MADRID – Spanish Prime Minister Pedro Sanchez wants to make the fight against disinformation a priority, unveiling a “democratic renewal” plan even as the country’s conservative opposition has denounced it as an attempt to censor critical media.

Mr Sanchez is due to join Brazilian President Luiz Inacio Lula da Silva to discuss the issue on September 24 on the sidelines of the UN General Assembly in New York.

Brazil’s Supreme Court recently ordered the blocking of Elon Musk’s social media site X after it failed to comply with court rulings regarding “fake news.”

Mr Sanchez’s left-wing government last week unveiled a plan to combat fake news for the remaining three years of its term.

It includes the creation of a public register listing newspapers, their owners and advertising revenues, as well as measures to strengthen privacy rights and correct inaccurate information.

Mr Sanchez announced earlier this year that he would take steps to combat a “filth factory” spreading “disinformation and defamation”.

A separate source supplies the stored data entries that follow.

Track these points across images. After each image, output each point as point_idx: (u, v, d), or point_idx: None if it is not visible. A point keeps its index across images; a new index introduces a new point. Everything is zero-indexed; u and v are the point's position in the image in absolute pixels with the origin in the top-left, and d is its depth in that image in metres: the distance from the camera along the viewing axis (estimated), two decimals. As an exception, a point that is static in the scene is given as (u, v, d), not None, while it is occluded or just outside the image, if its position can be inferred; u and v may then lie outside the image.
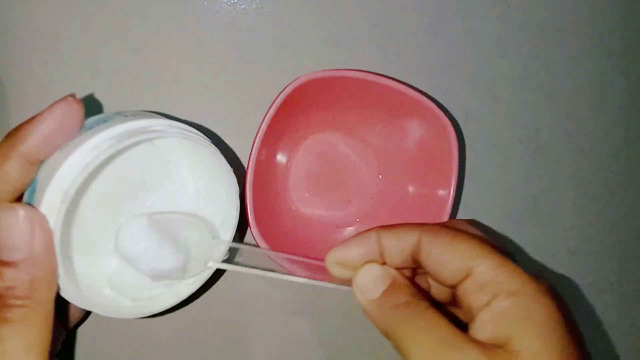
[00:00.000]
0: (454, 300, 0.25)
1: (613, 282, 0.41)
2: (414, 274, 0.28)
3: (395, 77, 0.39)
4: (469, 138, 0.40)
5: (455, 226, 0.26)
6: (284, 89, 0.31)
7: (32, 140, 0.23)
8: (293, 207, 0.38)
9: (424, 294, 0.25)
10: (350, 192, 0.38)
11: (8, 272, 0.22)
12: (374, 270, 0.25)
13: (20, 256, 0.22)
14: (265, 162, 0.34)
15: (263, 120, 0.31)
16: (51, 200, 0.22)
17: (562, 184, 0.41)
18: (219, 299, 0.38)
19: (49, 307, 0.23)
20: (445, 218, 0.34)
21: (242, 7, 0.38)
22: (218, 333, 0.38)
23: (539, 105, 0.41)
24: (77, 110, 0.24)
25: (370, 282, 0.25)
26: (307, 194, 0.38)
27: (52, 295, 0.23)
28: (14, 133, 0.24)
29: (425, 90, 0.39)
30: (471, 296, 0.23)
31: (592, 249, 0.41)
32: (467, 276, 0.23)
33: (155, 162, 0.31)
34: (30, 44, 0.37)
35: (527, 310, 0.21)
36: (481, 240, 0.24)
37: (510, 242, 0.40)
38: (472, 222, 0.28)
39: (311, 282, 0.28)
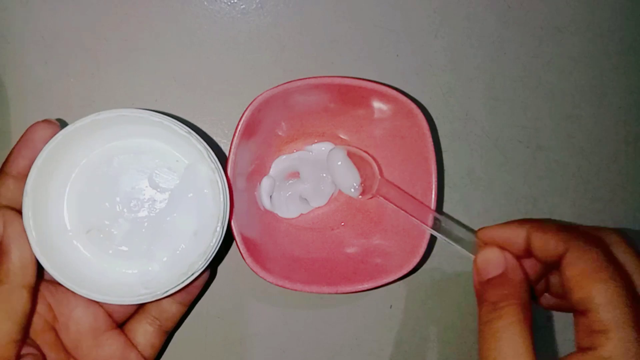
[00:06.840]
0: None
1: (613, 282, 0.41)
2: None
3: (396, 77, 0.39)
4: (470, 138, 0.40)
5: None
6: (243, 114, 0.31)
7: (20, 162, 0.28)
8: (285, 225, 0.37)
9: (526, 295, 0.25)
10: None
11: None
12: (490, 254, 0.27)
13: None
14: (244, 191, 0.34)
15: (230, 149, 0.32)
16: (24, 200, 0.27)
17: (562, 184, 0.41)
18: (219, 299, 0.38)
19: (23, 292, 0.26)
20: (431, 200, 0.33)
21: (242, 7, 0.38)
22: (218, 333, 0.38)
23: (539, 105, 0.41)
24: (53, 130, 0.28)
25: (485, 264, 0.27)
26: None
27: (25, 282, 0.26)
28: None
29: (424, 90, 0.39)
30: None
31: (592, 249, 0.41)
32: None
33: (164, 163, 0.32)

The decision comes after a court opened an investigation into his wife, Begona Gomez, over accusations of corruption and influence peddling made by a group linked to the far-right.

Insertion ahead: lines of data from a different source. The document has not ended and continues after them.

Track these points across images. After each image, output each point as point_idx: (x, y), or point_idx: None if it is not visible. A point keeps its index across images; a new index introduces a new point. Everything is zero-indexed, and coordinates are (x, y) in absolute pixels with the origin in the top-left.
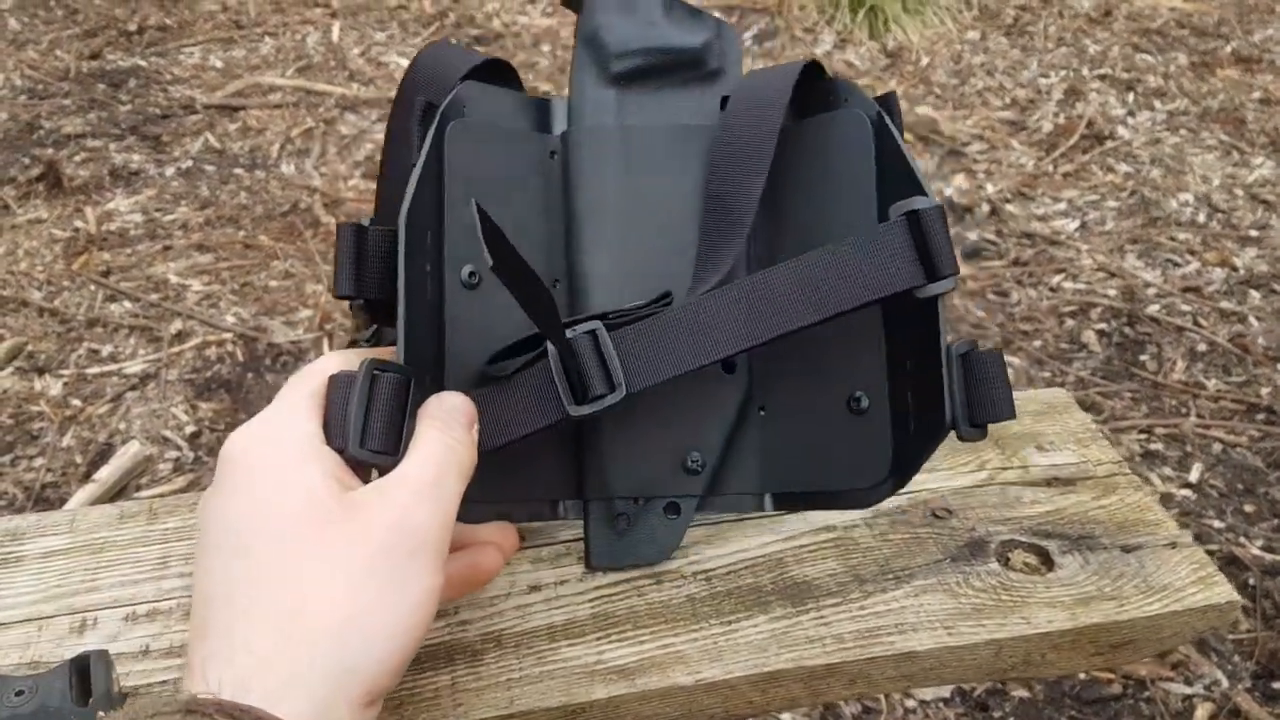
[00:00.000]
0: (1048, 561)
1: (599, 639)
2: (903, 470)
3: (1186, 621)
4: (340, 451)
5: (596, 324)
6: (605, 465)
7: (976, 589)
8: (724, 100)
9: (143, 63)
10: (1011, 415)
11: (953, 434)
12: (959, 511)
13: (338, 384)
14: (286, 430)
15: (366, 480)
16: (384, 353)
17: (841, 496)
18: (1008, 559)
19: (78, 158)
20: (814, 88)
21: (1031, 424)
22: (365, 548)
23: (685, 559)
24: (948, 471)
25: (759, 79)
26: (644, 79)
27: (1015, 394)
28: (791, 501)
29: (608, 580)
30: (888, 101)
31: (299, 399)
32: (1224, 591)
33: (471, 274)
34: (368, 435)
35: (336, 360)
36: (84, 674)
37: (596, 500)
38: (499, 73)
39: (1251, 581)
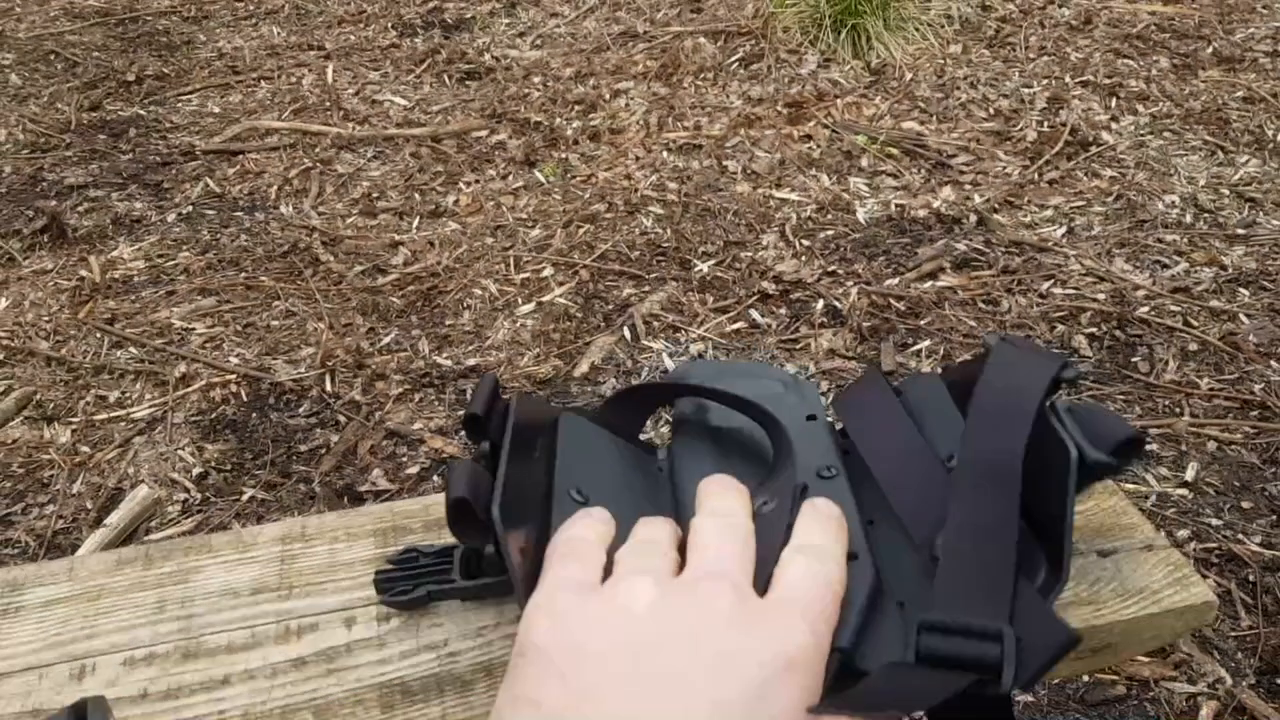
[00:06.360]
0: None
1: None
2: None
3: (1165, 623)
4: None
5: None
6: None
7: None
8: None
9: (142, 112)
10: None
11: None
12: None
13: None
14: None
15: None
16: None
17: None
18: None
19: (81, 208)
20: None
21: None
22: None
23: None
24: None
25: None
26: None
27: None
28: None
29: None
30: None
31: (591, 572)
32: (1200, 592)
33: (578, 490)
34: None
35: (587, 524)
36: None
37: None
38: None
39: (1251, 577)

The group says its allegations against Ms Gomez are based on media reports.

Franco comparison

Professor Raul Magallon, a lecturer in social communication at Carlos III University in Madrid, said the government’s actions were “a step in the right direction” but “will not solve all the problems”.

“I think it’s positive insofar as they can help increase public trust in the media,” he told AFP.

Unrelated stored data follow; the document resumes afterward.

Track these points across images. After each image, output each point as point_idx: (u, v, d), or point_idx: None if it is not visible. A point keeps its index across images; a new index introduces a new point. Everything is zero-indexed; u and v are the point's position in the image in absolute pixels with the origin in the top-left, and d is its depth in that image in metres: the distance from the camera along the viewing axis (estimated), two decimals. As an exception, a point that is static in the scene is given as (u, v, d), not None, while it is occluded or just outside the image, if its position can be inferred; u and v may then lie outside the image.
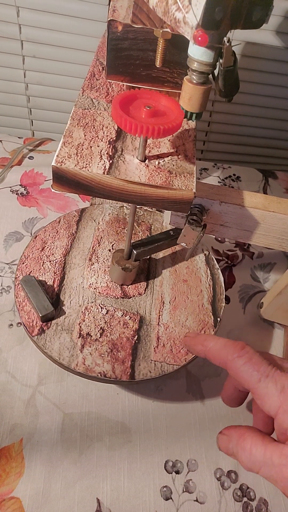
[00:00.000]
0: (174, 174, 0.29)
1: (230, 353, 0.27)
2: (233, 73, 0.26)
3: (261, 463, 0.25)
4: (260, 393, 0.25)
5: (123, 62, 0.31)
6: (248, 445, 0.25)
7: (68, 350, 0.35)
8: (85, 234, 0.44)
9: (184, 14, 0.23)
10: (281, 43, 0.58)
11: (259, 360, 0.26)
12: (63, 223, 0.45)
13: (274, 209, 0.36)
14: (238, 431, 0.27)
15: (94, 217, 0.46)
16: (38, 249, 0.42)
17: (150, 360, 0.36)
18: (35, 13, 0.56)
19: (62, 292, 0.39)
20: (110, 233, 0.45)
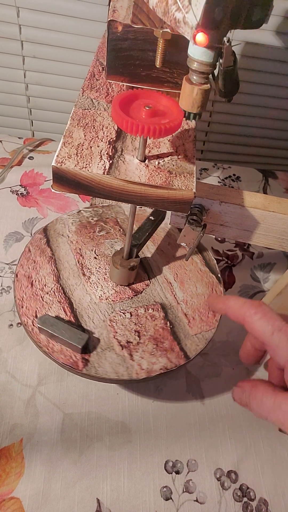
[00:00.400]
0: (174, 174, 0.29)
1: (248, 310, 0.29)
2: (233, 73, 0.26)
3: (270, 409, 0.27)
4: (273, 345, 0.28)
5: (123, 62, 0.31)
6: (260, 394, 0.28)
7: (120, 365, 0.35)
8: (62, 252, 0.42)
9: (184, 14, 0.23)
10: (281, 43, 0.58)
11: (273, 316, 0.29)
12: (34, 250, 0.42)
13: (274, 209, 0.36)
14: (251, 383, 0.29)
15: (61, 232, 0.44)
16: (27, 287, 0.39)
17: (191, 336, 0.38)
18: (35, 14, 0.56)
19: (78, 316, 0.37)
20: (85, 241, 0.43)
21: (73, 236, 0.44)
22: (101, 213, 0.47)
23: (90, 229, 0.45)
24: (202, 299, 0.41)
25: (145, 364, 0.35)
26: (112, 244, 0.44)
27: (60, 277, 0.40)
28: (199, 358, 0.44)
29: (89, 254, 0.42)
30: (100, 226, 0.45)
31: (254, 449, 0.39)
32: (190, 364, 0.43)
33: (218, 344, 0.45)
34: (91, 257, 0.42)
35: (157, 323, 0.38)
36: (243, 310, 0.30)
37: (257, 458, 0.38)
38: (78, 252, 0.42)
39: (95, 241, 0.44)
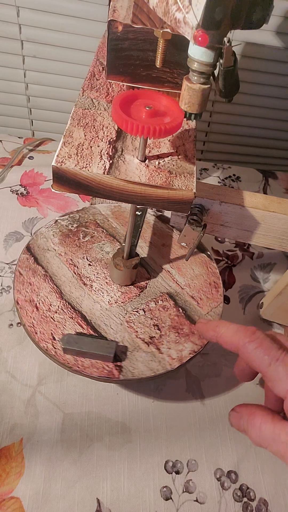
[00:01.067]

However, the leader of the main conservative opposition party, the People’s Party (PP), Alberto Nunez Feijoo, called the plan “an offensive against judges, journalists and the media, a censorship plan”.

“We haven’t seen anything like this since Franco,” he told parliament, referring to Francisco Franco, the dictator who ruled Spain until his death in 1975.

Professor Magallon said the legacy of Franco’s dictatorship, which tightly controlled the media, made any regulation of the press a sensitive issue in Spain.

Most of the measures proposed by Mr Sánchez’s government will bring Spain into line with the requirements of the European Media Freedom Act, approved by the European Parliament in March with the support of four PP MEPs.

“This is another contradiction on the part of the Popular Party,” Paloma Roman, a political scientist at the Complutense University of Madrid, told AFP.

“I think the PP will continue its activities because its goal is to continue the frontal opposition” to the government, she said.